Exercise ::
List every line in the records below that contains the word "Erzählung". Uppercase and lowercase letters count as different.

Task material ::
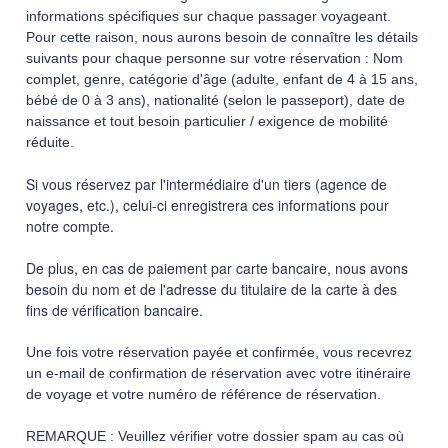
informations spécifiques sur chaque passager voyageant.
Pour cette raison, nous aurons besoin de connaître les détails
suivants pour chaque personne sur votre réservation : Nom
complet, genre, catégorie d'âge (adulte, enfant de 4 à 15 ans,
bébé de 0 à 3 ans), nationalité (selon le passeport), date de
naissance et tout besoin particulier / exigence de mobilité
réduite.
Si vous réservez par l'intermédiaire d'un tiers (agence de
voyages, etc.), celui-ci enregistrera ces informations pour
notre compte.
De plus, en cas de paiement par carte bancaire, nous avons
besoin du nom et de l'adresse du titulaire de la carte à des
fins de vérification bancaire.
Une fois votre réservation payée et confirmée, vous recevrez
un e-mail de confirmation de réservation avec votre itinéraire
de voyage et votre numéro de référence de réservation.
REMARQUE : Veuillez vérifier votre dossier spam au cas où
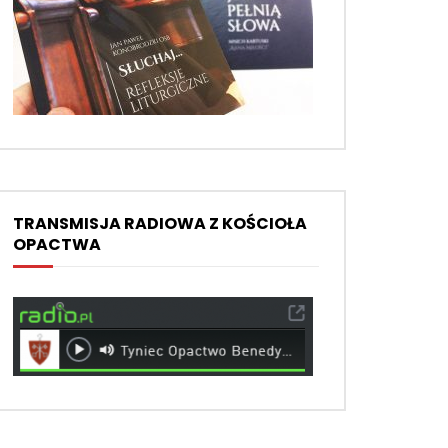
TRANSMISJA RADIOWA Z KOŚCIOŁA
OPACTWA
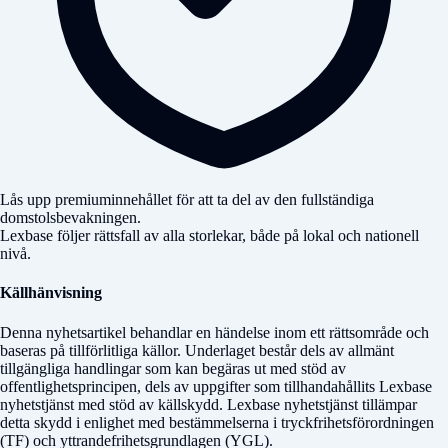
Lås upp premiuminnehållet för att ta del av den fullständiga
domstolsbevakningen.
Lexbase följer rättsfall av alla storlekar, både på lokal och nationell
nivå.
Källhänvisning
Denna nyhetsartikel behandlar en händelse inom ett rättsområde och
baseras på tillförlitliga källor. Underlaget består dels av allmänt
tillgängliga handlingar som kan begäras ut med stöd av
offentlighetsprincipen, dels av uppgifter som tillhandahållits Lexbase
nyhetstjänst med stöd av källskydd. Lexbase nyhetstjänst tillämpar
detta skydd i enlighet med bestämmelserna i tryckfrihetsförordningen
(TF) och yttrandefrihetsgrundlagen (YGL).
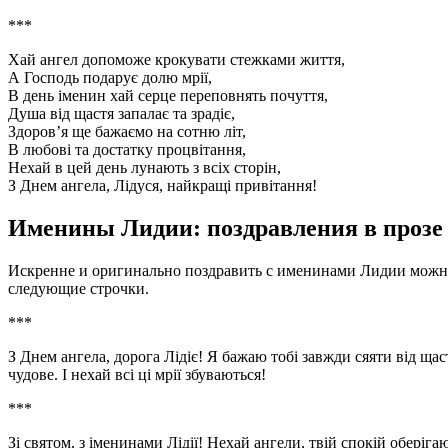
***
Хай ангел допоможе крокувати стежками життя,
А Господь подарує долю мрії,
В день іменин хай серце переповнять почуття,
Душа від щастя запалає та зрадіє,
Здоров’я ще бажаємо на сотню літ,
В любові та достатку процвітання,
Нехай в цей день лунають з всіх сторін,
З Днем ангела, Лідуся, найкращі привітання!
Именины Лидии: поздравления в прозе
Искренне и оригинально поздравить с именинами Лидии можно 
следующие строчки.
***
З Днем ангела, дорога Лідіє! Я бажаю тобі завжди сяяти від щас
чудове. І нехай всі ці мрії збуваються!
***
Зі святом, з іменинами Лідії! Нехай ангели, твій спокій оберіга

---

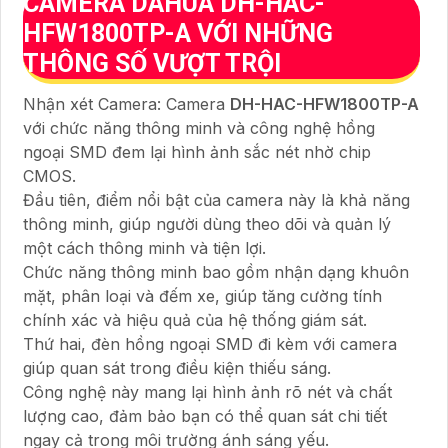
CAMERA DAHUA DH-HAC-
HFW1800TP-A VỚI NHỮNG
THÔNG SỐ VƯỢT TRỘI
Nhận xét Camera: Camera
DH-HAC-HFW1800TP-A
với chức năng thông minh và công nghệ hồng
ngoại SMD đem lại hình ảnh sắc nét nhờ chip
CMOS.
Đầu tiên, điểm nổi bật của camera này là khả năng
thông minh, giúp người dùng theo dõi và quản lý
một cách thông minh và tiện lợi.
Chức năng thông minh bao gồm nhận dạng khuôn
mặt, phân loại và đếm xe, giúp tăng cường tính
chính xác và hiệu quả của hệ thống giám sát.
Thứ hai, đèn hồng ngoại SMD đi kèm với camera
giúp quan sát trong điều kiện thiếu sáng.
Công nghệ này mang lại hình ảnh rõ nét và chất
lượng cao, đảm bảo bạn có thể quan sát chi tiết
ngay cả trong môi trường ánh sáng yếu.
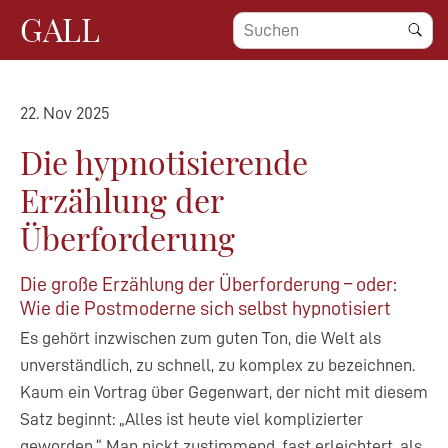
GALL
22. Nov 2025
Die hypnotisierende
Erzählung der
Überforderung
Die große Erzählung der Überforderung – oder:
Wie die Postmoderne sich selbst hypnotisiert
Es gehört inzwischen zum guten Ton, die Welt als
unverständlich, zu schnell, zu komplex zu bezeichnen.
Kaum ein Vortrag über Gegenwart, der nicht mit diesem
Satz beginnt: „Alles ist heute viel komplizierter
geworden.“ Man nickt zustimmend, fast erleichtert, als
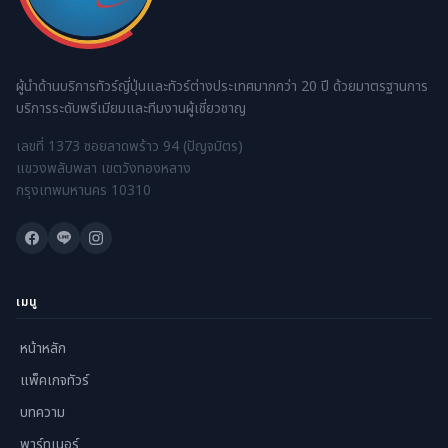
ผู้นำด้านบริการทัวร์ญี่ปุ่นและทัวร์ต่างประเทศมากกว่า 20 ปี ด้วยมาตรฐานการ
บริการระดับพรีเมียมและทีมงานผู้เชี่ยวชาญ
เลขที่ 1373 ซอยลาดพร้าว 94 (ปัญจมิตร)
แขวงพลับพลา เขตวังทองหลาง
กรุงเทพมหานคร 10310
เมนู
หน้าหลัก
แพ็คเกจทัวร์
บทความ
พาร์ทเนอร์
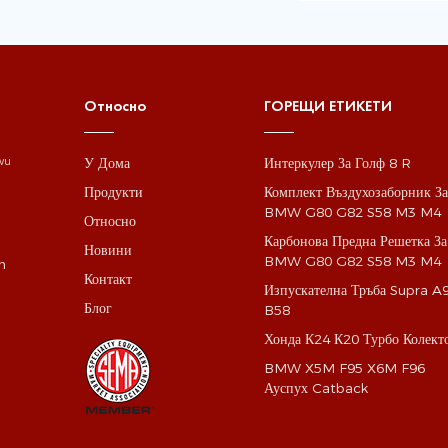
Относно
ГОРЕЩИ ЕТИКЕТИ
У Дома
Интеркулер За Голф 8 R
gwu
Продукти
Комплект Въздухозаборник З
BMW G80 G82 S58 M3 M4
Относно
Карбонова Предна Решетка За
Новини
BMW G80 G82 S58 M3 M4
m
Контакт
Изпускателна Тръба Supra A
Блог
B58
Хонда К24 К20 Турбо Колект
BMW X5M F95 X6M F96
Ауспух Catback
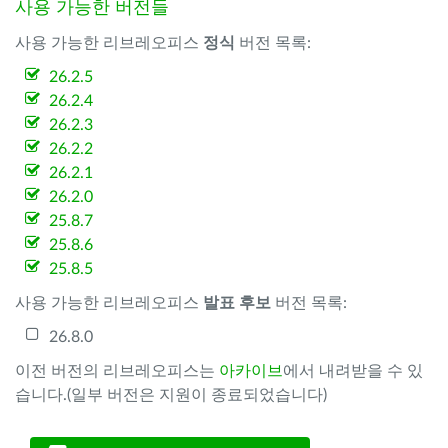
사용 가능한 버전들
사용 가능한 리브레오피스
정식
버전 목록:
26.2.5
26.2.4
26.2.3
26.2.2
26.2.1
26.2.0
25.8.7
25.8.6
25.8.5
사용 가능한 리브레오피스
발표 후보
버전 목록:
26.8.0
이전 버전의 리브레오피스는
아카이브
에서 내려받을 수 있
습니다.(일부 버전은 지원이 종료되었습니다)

Reply ::
Erzählung der
Die große Erzählung der Überforderung – oder:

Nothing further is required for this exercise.